# Exercise set
1: In the commentary on Trump's impeachment defense, how many senators agreed with Sen. Rand Paul in his vote on the constitutionality of convicting a former president?
2: Proceed with the commentary on Trump's impeachment defense, writing on from the end of its last paragraph.

Trump’s impeachment defense is weak but not nearly as wacko as it could have been

For a second there, it looked like former President Donald Trump would be stuck with Jenna Ellis and Sidney Powell as his legal team. But just in the nick of time, he managed to find attorneys to file his response to the House of Representatives’s article of impeachment against him.

Despite his reported desire to justify his actions by claiming that the election was stolen, Trump’s new team dialed down the crazy to a defense that is more weak than it is wacky.

The crux of Trump’s case rests on the notion that convicting a president no longer in office is unconstitutional. Sen. Rand Paul, a Kentucky Republican, already put the Senate on the record with a vote on this question, and 45 senators agreed. Still, the substance of his defense is almost nonexistent.

“It is admitted that after the November election, the 45th President exercised his First Amendment right under the Constitution to express his belief that the election results were suspect, since with very few exceptions, under the convenient guise of COVID-19 pandemic ‘safeguards’ states election laws and procedures were changed by local politicians or judges without the necessary approvals from state legislatures,” the response reads. “Insufficient evidence exists upon which a reasonable jurist could conclude that the 45th President’s statements were accurate or not, and he therefore denies they were false.”

That latter statement is obviously incorrect. And more importantly, the Senate can establish whether Trump knew if his election claims were false as he was saying them if it calls the right witnesses. Not only do they have a myriad of Trump’s minions to ask about his post-election private remarks about the election, but if Axios’s reporting is correct, then Trump had premeditated the election theft excuse in October in case he did indeed lose.

# Data records

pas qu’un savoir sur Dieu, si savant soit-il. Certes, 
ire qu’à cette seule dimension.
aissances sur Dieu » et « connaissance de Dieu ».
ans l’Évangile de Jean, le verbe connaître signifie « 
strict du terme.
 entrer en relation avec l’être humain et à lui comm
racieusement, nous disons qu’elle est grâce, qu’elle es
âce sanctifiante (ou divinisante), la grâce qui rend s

---

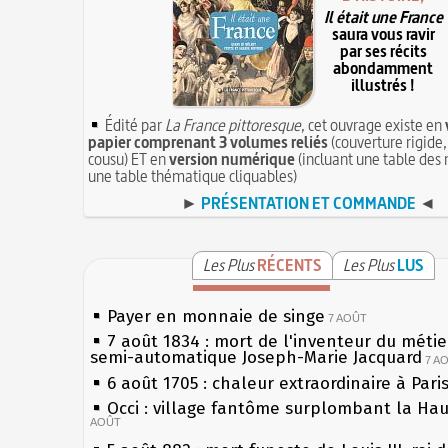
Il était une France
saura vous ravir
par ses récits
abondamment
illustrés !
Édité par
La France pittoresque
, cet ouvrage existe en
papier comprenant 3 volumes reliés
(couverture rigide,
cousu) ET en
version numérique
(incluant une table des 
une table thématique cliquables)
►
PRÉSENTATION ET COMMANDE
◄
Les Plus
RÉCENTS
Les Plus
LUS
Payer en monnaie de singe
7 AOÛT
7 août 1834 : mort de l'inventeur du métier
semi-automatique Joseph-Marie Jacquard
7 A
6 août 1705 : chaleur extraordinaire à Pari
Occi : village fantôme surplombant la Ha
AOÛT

# List of answers
1: 45 senators.

2:
And once again, Trump claims he had a perfect phone call.

“It is denied that President Trump acted improperly in that telephone call in any way,” the brief says of Trump’s call with Georgia Secretary of State Brad Raffensperger.

Trump has four saving graces. The first is the GOP’s willingness to go along with the procedural defense of Trump. Their argument is also aided by Chief Justice John Roberts’s unwillingness to preside over the trial, further (the argument goes) casting doubt over its validity. Furthermore, there’s the fact that Democrats already erred in not specifically addressing Trump’s dereliction of duty during the attack on the Capitol in failing to authorize the National Guard, forcing Mike Pence to do so. A final gift to Trump would be for the senators to speed through a trial as they did with his first impeachment.

Trump’s case isn’t strong on the merits, but the political reality of partisan gridlock means Democrats must subpoena every witness possible if they want a chance of achieving even a simple majority vote for conviction.